“…and he drove out the spirits with a word and healed all the sick. This was to fulfill what was spoken through the prophet Isaiah: ‘He took up our infirmities and carried our diseases.’ ” (Matt. 8:16-17, NIV)
When I was in the sixth grade, I discovered the words empathy and sympathy. Eager to display my new vocabulary, I told my highly sensitive best friend that I could sympathize but not empathize with her eleven-year-old crisis. Needless to say, the comment did not go over well!
Dr. Brené Brown describes empathy as “feeling with people.” Sympathy looks down on another and pities him, whereas empathy climbs down into the difficulty to be with another in the midst of life’s trouble.
In today’s reading, Matthew 8 and 9, we have just finished hearing Jesus’ teaching and are now given a glimpse of his active ministry. I was struck anew by the beautiful juxtaposition of God’s “otherness” and his nearness, his power displayed in his empathy. He is a God who relates to us by experiencing and feeling with us. The grace he offers us does not simply pity from afar but is willing to touch the leper (Matt. 8:3).

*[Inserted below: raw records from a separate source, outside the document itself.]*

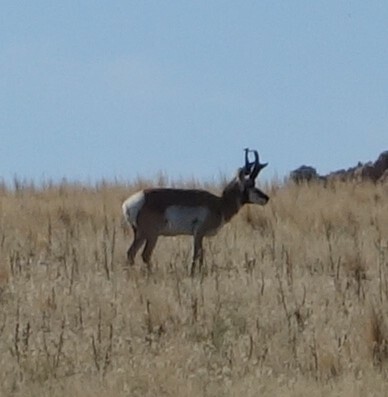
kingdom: Animalia
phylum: Chordata
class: Mammalia
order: Artiodactyla
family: Antilocapridae
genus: Antilocapra
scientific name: Antilocapra americana
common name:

This is God himself, able to heal with a word, to know our thoughts, to offer forgiveness and cleansing inside and out. A touch of his robe brings healing to a twelve-year affliction (Matt. 9:20). It would be enough if God looked upon us and had pity, compassion, and sympathy for our suffering. He could choose to heal from above, to keep his distance from our sinful, ugly situations. But this is not our God. He meets us where we are and enters with us into the desperate places of life.
And lest you think that your situation is somehow different and too “messy” for him, consider the accounts of Matthew. Jesus touches and heals the leper, a man treated by society as though he were already dead; lepers were unclean, dejected, and alone. He takes time to be with and heal the outsiders, the humble and lowly, the unloved, the unwelcome.
Jesus chooses to “heal all the sick” (Matt. 8:16). There is no condition, no status, that we bring, except recognition of our need for healing. And there is no malady so great that he is not greater still. Jesus’ power is displayed all the more when the hurt is great, the condition desperate. He came not for the well, but for the sick (Matt. 9:13).
Jesus lives out his teaching in today’s passage. The gospel message displays its power in the raw, real lives of hurting people. And we know the end of the story. The empathy of our God was carried out in an ultimate way on the cross.
Our God is a God who “took up our infirmities and carried our diseases” (Matt. 8:17, NIV); Isaiah tells us, “He was pierced for our transgressions, he was crushed for our iniquities; the punishment that brought us peace was upon him, and by his wounds we are healed. We all, like sheep, have gone astray, each of us has turned to our own way; and the Lord has laid on him the iniquity of us all” (Isa. 53:5-6, NIV).
You see, the empathetic response of Christ goes further than even our best attempt at human empathy. Not only does he love us so much that he took on flesh and dwelt among us, but he took on our sin and brokenness so completely that it meant his death and separation from God. His empathetic passion for us met his awesome power as he defeated death on the cross. For it is by his power we can have sure hope in our ultimate healing in our heavenly home.
In light of all the persecution and suffering that Christians overseas are experiencing, what blessed hope we have in Jesus’ saving power and love for us. We have a Savior who was persecuted, who empathizes with every experience of the human heart in our gravest danger and most desperate situation. We have a Savior who will walk with us, be with us, in the midst of unbearable suffering.
I have a God who is mighty to save and who is intimate enough to walk with me personally through life. Thanks be to God for his ultimate work on the cross that I might know him daily through the power of his Holy Spirit.